## DATA UNDER STUDY
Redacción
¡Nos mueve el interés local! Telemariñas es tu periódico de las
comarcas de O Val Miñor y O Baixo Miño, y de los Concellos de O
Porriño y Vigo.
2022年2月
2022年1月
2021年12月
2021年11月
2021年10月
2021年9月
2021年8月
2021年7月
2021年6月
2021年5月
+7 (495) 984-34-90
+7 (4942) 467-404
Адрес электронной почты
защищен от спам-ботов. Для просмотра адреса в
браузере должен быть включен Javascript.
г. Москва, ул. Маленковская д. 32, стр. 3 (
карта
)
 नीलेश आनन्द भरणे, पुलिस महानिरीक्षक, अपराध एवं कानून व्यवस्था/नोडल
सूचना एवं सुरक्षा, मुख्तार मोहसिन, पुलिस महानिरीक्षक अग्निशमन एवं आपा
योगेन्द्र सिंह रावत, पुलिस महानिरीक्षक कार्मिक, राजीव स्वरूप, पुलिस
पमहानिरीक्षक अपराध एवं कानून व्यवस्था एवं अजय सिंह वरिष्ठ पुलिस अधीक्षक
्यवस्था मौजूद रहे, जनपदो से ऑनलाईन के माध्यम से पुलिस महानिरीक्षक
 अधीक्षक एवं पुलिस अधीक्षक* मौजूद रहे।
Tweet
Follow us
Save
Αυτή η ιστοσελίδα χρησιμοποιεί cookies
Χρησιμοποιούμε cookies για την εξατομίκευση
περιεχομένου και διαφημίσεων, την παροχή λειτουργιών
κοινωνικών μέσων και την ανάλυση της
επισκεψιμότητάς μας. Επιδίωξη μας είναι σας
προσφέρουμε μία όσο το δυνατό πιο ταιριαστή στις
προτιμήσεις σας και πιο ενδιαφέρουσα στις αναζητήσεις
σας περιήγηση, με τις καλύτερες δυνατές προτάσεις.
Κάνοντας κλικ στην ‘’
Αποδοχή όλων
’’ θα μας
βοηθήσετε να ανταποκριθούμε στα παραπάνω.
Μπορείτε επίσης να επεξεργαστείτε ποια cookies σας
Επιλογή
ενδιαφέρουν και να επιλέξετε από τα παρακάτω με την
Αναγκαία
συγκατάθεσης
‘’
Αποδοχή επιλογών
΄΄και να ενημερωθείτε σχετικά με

## PROBLEM TO SOLVE
Everything from the line that contains "सूचना एवं सुरक्षा, मुख्तार" through the final line of the listing is to be restated word for word, and nothing more.

## RESULT FOR THIS TASK
सूचना एवं सुरक्षा, मुख्तार मोहसिन, पुलिस महानिरीक्षक अग्निशमन एवं आपा
योगेन्द्र सिंह रावत, पुलिस महानिरीक्षक कार्मिक, राजीव स्वरूप, पुलिस
पमहानिरीक्षक अपराध एवं कानून व्यवस्था एवं अजय सिंह वरिष्ठ पुलिस अधीक्षक
्यवस्था मौजूद रहे, जनपदो से ऑनलाईन के माध्यम से पुलिस महानिरीक्षक
 अधीक्षक एवं पुलिस अधीक्षक* मौजूद रहे।
Tweet
Follow us
Save
Αυτή η ιστοσελίδα χρησιμοποιεί cookies
Χρησιμοποιούμε cookies για την εξατομίκευση
περιεχομένου και διαφημίσεων, την παροχή λειτουργιών
κοινωνικών μέσων και την ανάλυση της
επισκεψιμότητάς μας. Επιδίωξη μας είναι σας
προσφέρουμε μία όσο το δυνατό πιο ταιριαστή στις
προτιμήσεις σας και πιο ενδιαφέρουσα στις αναζητήσεις
σας περιήγηση, με τις καλύτερες δυνατές προτάσεις.
Κάνοντας κλικ στην ‘’
Αποδοχή όλων
’’ θα μας
βοηθήσετε να ανταποκριθούμε στα παραπάνω.
Μπορείτε επίσης να επεξεργαστείτε ποια cookies σας
Επιλογή
ενδιαφέρουν και να επιλέξετε από τα παρακάτω με την
Αναγκαία
συγκατάθεσης
‘’
Αποδοχή επιλογών
΄΄και να ενημερωθείτε σχετικά με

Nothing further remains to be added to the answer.